* [PROBLEM STATEMENT]
Can you rewrite every record below with "inspecting technician" replaced by "duty inspector" throughout, keeping everything else the same and leaving the pictures out?

# # # # # # #

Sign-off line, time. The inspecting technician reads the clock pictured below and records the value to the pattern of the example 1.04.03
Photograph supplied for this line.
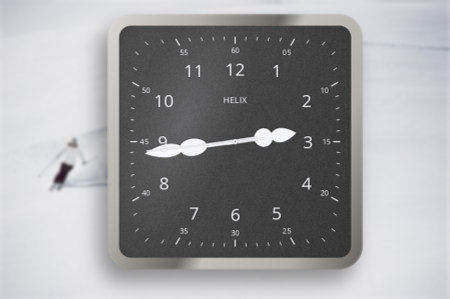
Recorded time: 2.43.44
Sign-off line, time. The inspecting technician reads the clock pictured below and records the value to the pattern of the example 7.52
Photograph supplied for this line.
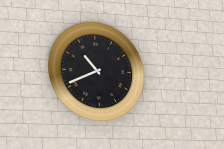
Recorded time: 10.41
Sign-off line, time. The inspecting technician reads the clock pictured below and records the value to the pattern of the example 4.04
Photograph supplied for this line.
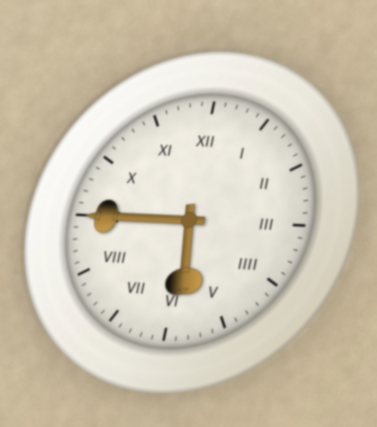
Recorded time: 5.45
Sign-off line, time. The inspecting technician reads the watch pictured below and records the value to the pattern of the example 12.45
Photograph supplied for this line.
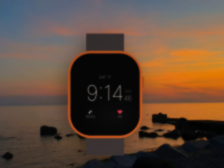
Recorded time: 9.14
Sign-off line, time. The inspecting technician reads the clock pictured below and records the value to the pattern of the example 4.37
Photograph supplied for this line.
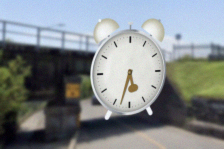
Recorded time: 5.33
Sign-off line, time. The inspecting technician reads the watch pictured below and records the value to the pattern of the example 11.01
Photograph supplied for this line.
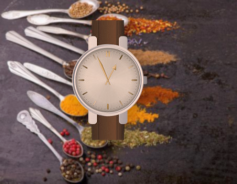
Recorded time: 12.56
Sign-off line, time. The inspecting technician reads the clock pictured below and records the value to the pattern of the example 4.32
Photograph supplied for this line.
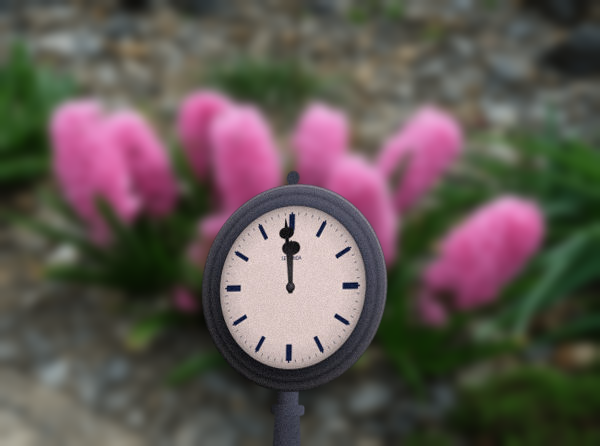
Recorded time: 11.59
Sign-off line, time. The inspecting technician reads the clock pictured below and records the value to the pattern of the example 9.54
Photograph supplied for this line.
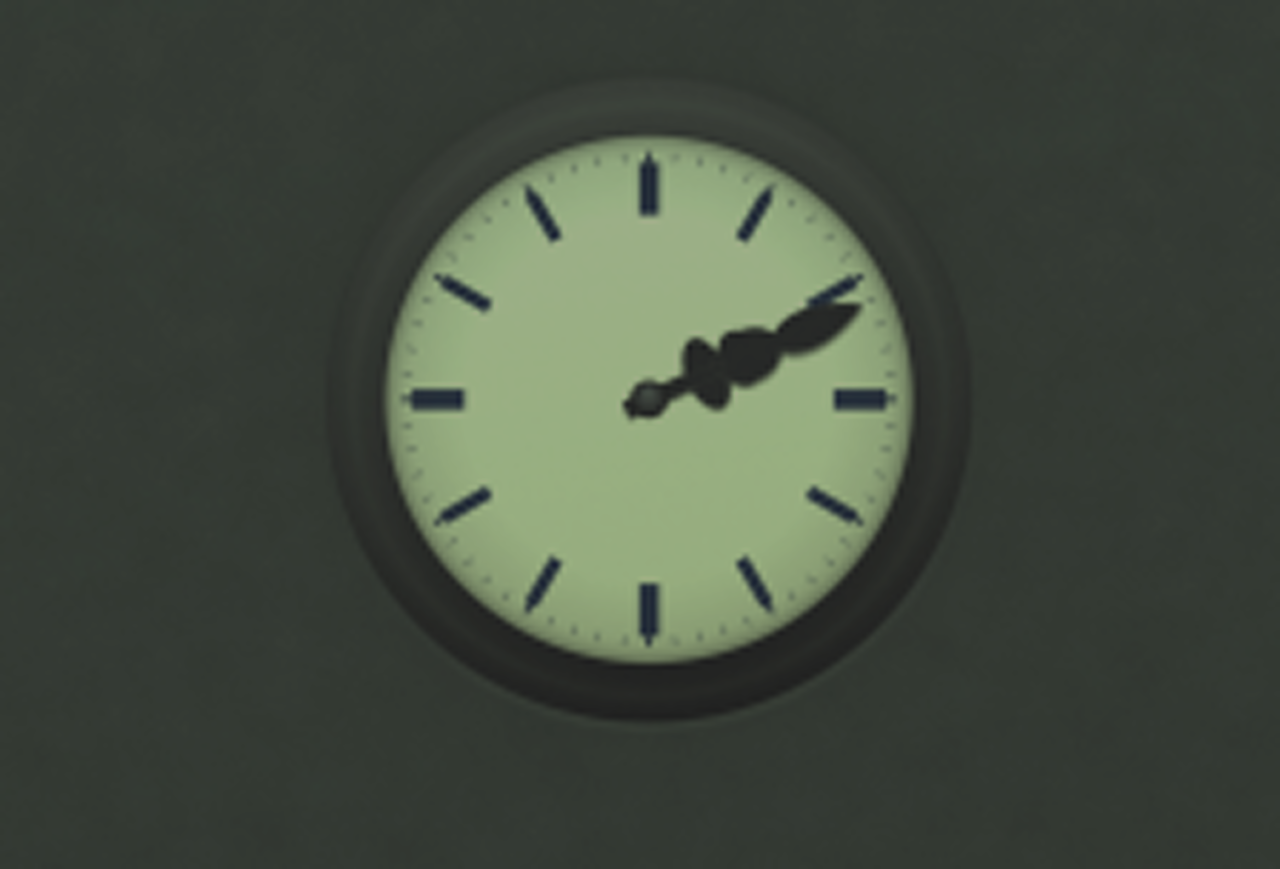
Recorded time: 2.11
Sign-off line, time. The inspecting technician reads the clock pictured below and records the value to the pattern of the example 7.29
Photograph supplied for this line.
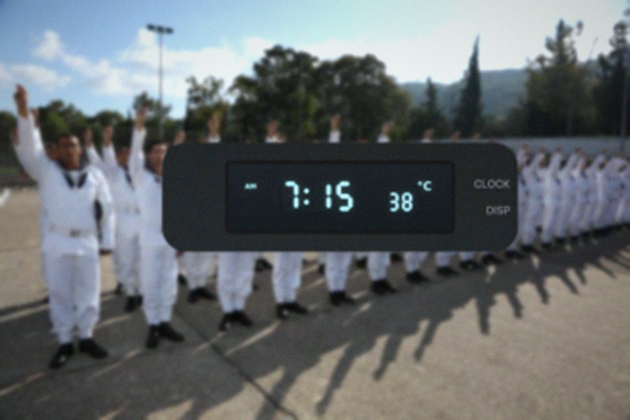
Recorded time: 7.15
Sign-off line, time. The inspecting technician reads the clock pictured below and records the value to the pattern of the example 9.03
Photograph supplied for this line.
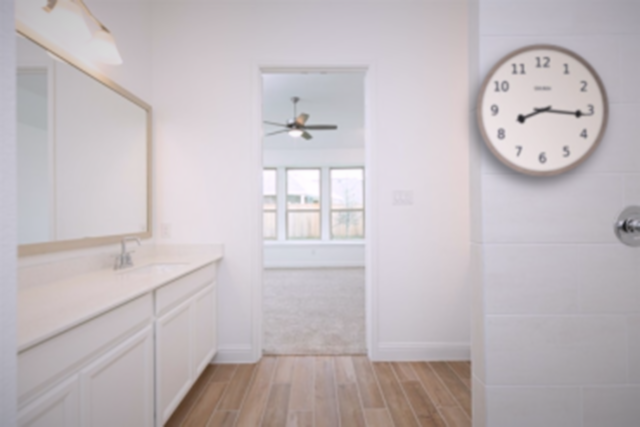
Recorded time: 8.16
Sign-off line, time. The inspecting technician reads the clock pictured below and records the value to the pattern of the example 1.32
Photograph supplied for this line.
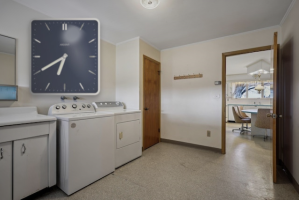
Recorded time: 6.40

# # # # # # #

* [RESULT OF THE EXERCISE]
Sign-off line, time. The duty inspector reads the clock pictured below and records the value to the pattern of the example 1.04.03
Photograph supplied for this line.
Recorded time: 2.43.44
Sign-off line, time. The duty inspector reads the clock pictured below and records the value to the pattern of the example 7.52
Photograph supplied for this line.
Recorded time: 10.41
Sign-off line, time. The duty inspector reads the clock pictured below and records the value to the pattern of the example 4.04
Photograph supplied for this line.
Recorded time: 5.45
Sign-off line, time. The duty inspector reads the watch pictured below and records the value to the pattern of the example 12.45
Photograph supplied for this line.
Recorded time: 9.14
Sign-off line, time. The duty inspector reads the clock pictured below and records the value to the pattern of the example 4.37
Photograph supplied for this line.
Recorded time: 5.33
Sign-off line, time. The duty inspector reads the watch pictured below and records the value to the pattern of the example 11.01
Photograph supplied for this line.
Recorded time: 12.56
Sign-off line, time. The duty inspector reads the clock pictured below and records the value to the pattern of the example 4.32
Photograph supplied for this line.
Recorded time: 11.59
Sign-off line, time. The duty inspector reads the clock pictured below and records the value to the pattern of the example 9.54
Photograph supplied for this line.
Recorded time: 2.11
Sign-off line, time. The duty inspector reads the clock pictured below and records the value to the pattern of the example 7.29
Photograph supplied for this line.
Recorded time: 7.15
Sign-off line, time. The duty inspector reads the clock pictured below and records the value to the pattern of the example 9.03
Photograph supplied for this line.
Recorded time: 8.16
Sign-off line, time. The duty inspector reads the clock pictured below and records the value to the pattern of the example 1.32
Photograph supplied for this line.
Recorded time: 6.40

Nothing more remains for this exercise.